TASK – Copy out each of the items below word for word.

[Records taken from a collection]

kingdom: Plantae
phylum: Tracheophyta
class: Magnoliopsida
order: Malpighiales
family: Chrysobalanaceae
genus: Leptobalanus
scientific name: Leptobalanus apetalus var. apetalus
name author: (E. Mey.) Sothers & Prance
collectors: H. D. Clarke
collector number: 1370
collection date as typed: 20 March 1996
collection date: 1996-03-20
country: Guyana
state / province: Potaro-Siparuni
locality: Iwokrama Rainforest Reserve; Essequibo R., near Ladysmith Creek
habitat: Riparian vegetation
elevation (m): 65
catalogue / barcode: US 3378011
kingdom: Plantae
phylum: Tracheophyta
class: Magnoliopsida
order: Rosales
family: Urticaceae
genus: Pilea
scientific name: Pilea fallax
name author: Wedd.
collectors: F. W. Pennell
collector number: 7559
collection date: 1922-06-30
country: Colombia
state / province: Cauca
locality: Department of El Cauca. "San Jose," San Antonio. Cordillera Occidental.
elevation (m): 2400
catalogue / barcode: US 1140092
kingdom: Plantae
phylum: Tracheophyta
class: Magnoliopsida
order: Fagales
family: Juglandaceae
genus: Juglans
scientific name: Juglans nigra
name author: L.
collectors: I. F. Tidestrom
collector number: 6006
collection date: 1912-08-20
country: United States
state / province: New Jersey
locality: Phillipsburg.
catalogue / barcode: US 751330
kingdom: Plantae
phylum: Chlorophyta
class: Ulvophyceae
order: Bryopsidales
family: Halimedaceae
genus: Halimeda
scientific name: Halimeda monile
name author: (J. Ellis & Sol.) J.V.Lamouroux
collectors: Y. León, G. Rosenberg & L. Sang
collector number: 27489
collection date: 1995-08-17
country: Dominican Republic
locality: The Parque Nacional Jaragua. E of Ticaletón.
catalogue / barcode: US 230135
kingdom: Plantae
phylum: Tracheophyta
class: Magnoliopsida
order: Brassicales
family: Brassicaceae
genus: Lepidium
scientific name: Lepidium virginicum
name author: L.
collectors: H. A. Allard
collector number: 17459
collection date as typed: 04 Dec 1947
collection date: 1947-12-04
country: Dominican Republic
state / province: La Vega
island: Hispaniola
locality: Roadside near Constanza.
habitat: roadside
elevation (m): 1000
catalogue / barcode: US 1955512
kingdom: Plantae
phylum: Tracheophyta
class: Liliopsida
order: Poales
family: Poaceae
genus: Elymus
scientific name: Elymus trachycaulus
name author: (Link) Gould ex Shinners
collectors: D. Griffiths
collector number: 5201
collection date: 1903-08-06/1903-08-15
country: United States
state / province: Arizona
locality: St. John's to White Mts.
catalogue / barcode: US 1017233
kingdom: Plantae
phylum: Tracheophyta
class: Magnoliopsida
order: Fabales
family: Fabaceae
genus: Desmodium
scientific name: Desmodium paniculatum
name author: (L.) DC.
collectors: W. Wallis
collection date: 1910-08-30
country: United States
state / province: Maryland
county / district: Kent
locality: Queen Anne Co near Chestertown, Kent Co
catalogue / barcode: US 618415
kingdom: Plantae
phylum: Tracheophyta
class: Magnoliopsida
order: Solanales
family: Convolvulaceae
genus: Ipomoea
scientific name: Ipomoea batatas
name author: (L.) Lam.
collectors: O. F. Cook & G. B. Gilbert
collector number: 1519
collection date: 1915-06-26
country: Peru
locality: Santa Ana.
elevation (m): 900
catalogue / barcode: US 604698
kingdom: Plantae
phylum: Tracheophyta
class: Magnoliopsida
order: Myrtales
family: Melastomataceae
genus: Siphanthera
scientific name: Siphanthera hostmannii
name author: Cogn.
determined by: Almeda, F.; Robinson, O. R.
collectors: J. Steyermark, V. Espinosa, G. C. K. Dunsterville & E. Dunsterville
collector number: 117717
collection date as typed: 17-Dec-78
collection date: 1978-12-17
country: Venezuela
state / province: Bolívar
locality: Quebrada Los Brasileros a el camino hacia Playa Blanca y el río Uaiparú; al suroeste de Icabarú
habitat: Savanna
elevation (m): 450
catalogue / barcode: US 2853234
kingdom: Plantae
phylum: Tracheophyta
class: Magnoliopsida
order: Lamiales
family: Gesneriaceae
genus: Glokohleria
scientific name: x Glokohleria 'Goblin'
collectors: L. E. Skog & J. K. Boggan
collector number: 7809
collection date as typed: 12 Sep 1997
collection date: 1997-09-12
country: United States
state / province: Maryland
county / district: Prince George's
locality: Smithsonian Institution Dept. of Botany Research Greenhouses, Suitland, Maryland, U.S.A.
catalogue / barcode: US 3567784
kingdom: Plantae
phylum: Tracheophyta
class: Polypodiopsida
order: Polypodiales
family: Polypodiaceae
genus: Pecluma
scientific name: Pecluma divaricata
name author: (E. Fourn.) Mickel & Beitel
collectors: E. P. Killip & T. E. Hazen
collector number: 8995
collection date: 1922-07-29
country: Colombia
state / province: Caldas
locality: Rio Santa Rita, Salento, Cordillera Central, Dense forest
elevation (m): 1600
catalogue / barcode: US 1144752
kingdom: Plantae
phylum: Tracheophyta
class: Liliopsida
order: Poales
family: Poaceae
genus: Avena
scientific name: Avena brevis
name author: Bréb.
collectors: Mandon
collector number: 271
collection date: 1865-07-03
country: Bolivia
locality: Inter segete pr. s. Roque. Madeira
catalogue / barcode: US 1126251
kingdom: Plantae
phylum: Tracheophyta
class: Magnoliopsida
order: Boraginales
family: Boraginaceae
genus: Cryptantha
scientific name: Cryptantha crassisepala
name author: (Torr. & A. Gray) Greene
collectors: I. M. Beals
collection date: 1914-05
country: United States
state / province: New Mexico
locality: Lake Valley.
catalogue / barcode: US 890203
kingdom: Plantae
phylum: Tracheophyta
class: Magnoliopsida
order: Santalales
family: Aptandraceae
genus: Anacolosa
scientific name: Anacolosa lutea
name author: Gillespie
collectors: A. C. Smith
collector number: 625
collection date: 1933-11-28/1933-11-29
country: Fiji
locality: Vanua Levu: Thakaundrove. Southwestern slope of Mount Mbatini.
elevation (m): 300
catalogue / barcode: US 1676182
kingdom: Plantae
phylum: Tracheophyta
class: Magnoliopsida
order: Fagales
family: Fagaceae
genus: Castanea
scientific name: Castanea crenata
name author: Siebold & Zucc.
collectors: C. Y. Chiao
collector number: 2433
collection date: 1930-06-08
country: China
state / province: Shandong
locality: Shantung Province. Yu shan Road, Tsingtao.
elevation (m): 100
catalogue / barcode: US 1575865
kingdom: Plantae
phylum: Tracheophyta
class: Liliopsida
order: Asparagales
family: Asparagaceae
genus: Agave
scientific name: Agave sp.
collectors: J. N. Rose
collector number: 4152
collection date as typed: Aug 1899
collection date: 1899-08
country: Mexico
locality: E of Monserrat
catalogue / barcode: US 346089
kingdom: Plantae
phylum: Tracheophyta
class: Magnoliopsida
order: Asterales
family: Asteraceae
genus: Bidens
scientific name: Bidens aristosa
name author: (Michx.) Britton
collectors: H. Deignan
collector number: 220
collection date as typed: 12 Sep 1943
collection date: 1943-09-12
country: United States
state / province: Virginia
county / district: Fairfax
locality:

RESULT OF THIS TASK –
kingdom: Plantae
phylum: Tracheophyta
class: Magnoliopsida
order: Malpighiales
family: Chrysobalanaceae
genus: Leptobalanus
scientific name: Leptobalanus apetalus var. apetalus
name author: (E. Mey.) Sothers & Prance
collectors: H. D. Clarke
collector number: 1370
collection date as typed: 20 March 1996
collection date: 1996-03-20
country: Guyana
state / province: Potaro-Siparuni
locality: Iwokrama Rainforest Reserve; Essequibo R., near Ladysmith Creek
habitat: Riparian vegetation
elevation (m): 65
catalogue / barcode: US 3378011
kingdom: Plantae
phylum: Tracheophyta
class: Magnoliopsida
order: Rosales
family: Urticaceae
genus: Pilea
scientific name: Pilea fallax
name author: Wedd.
collectors: F. W. Pennell
collector number: 7559
collection date: 1922-06-30
country: Colombia
state / province: Cauca
locality: Department of El Cauca. "San Jose," San Antonio. Cordillera Occidental.
elevation (m): 2400
catalogue / barcode: US 1140092
kingdom: Plantae
phylum: Tracheophyta
class: Magnoliopsida
order: Fagales
family: Juglandaceae
genus: Juglans
scientific name: Juglans nigra
name author: L.
collectors: I. F. Tidestrom
collector number: 6006
collection date: 1912-08-20
country: United States
state / province: New Jersey
locality: Phillipsburg.
catalogue / barcode: US 751330
kingdom: Plantae
phylum: Chlorophyta
class: Ulvophyceae
order: Bryopsidales
family: Halimedaceae
genus: Halimeda
scientific name: Halimeda monile
name author: (J. Ellis & Sol.) J.V.Lamouroux
collectors: Y. León, G. Rosenberg & L. Sang
collector number: 27489
collection date: 1995-08-17
country: Dominican Republic
locality: The Parque Nacional Jaragua. E of Ticaletón.
catalogue / barcode: US 230135
kingdom: Plantae
phylum: Tracheophyta
class: Magnoliopsida
order: Brassicales
family: Brassicaceae
genus: Lepidium
scientific name: Lepidium virginicum
name author: L.
collectors: H. A. Allard
collector number: 17459
collection date as typed: 04 Dec 1947
collection date: 1947-12-04
country: Dominican Republic
state / province: La Vega
island: Hispaniola
locality: Roadside near Constanza.
habitat: roadside
elevation (m): 1000
catalogue / barcode: US 1955512
kingdom: Plantae
phylum: Tracheophyta
class: Liliopsida
order: Poales
family: Poaceae
genus: Elymus
scientific name: Elymus trachycaulus
name author: (Link) Gould ex Shinners
collectors: D. Griffiths
collector number: 5201
collection date: 1903-08-06/1903-08-15
country: United States
state / province: Arizona
locality: St. John's to White Mts.
catalogue / barcode: US 1017233
kingdom: Plantae
phylum: Tracheophyta
class: Magnoliopsida
order: Fabales
family: Fabaceae
genus: Desmodium
scientific name: Desmodium paniculatum
name author: (L.) DC.
collectors: W. Wallis
collection date: 1910-08-30
country: United States
state / province: Maryland
county / district: Kent
locality: Queen Anne Co near Chestertown, Kent Co
catalogue / barcode: US 618415
kingdom: Plantae
phylum: Tracheophyta
class: Magnoliopsida
order: Solanales
family: Convolvulaceae
genus: Ipomoea
scientific name: Ipomoea batatas
name author: (L.) Lam.
collectors: O. F. Cook & G. B. Gilbert
collector number: 1519
collection date: 1915-06-26
country: Peru
locality: Santa Ana.
elevation (m): 900
catalogue / barcode: US 604698
kingdom: Plantae
phylum: Tracheophyta
class: Magnoliopsida
order: Myrtales
family: Melastomataceae
genus: Siphanthera
scientific name: Siphanthera hostmannii
name author: Cogn.
determined by: Almeda, F.; Robinson, O. R.
collectors: J. Steyermark, V. Espinosa, G. C. K. Dunsterville & E. Dunsterville
collector number: 117717
collection date as typed: 17-Dec-78
collection date: 1978-12-17
country: Venezuela
state / province: Bolívar
locality: Quebrada Los Brasileros a el camino hacia Playa Blanca y el río Uaiparú; al suroeste de Icabarú
habitat: Savanna
elevation (m): 450
catalogue / barcode: US 2853234
kingdom: Plantae
phylum: Tracheophyta
class: Magnoliopsida
order: Lamiales
family: Gesneriaceae
genus: Glokohleria
scientific name: x Glokohleria 'Goblin'
collectors: L. E. Skog & J. K. Boggan
collector number: 7809
collection date as typed: 12 Sep 1997
collection date: 1997-09-12
country: United States
state / province: Maryland
county / district: Prince George's
locality: Smithsonian Institution Dept. of Botany Research Greenhouses, Suitland, Maryland, U.S.A.
catalogue / barcode: US 3567784
kingdom: Plantae
phylum: Tracheophyta
class: Polypodiopsida
order: Polypodiales
family: Polypodiaceae
genus: Pecluma
scientific name: Pecluma divaricata
name author: (E. Fourn.) Mickel & Beitel
collectors: E. P. Killip & T. E. Hazen
collector number: 8995
collection date: 1922-07-29
country: Colombia
state / province: Caldas
locality: Rio Santa Rita, Salento, Cordillera Central, Dense forest
elevation (m): 1600
catalogue / barcode: US 1144752
kingdom: Plantae
phylum: Tracheophyta
class: Liliopsida
order: Poales
family: Poaceae
genus: Avena
scientific name: Avena brevis
name author: Bréb.
collectors: Mandon
collector number: 271
collection date: 1865-07-03
country: Bolivia
locality: Inter segete pr. s. Roque. Madeira
catalogue / barcode: US 1126251
kingdom: Plantae
phylum: Tracheophyta
class: Magnoliopsida
order: Boraginales
family: Boraginaceae
genus: Cryptantha
scientific name: Cryptantha crassisepala
name author: (Torr. & A. Gray) Greene
collectors: I. M. Beals
collection date: 1914-05
country: United States
state / province: New Mexico
locality: Lake Valley.
catalogue / barcode: US 890203
kingdom: Plantae
phylum: Tracheophyta
class: Magnoliopsida
order: Santalales
family: Aptandraceae
genus: Anacolosa
scientific name: Anacolosa lutea
name author: Gillespie
collectors: A. C. Smith
collector number: 625
collection date: 1933-11-28/1933-11-29
country: Fiji
locality: Vanua Levu: Thakaundrove. Southwestern slope of Mount Mbatini.
elevation (m): 300
catalogue / barcode: US 1676182
kingdom: Plantae
phylum: Tracheophyta
class: Magnoliopsida
order: Fagales
family: Fagaceae
genus: Castanea
scientific name: Castanea crenata
name author: Siebold & Zucc.
collectors: C. Y. Chiao
collector number: 2433
collection date: 1930-06-08
country: China
state / province: Shandong
locality: Shantung Province. Yu shan Road, Tsingtao.
elevation (m): 100
catalogue / barcode: US 1575865
kingdom: Plantae
phylum: Tracheophyta
class: Liliopsida
order: Asparagales
family: Asparagaceae
genus: Agave
scientific name: Agave sp.
collectors: J. N. Rose
collector number: 4152
collection date as typed: Aug 1899
collection date: 1899-08
country: Mexico
locality: E of Monserrat
catalogue / barcode: US 346089
kingdom: Plantae
phylum: Tracheophyta
class: Magnoliopsida
order: Asterales
family: Asteraceae
genus: Bidens
scientific name: Bidens aristosa
name author: (Michx.) Britton
collectors: H. Deignan
collector number: 220
collection date as typed: 12 Sep 1943
collection date: 1943-09-12
country: United States
state / province: Virginia
county / district: Fairfax
locality:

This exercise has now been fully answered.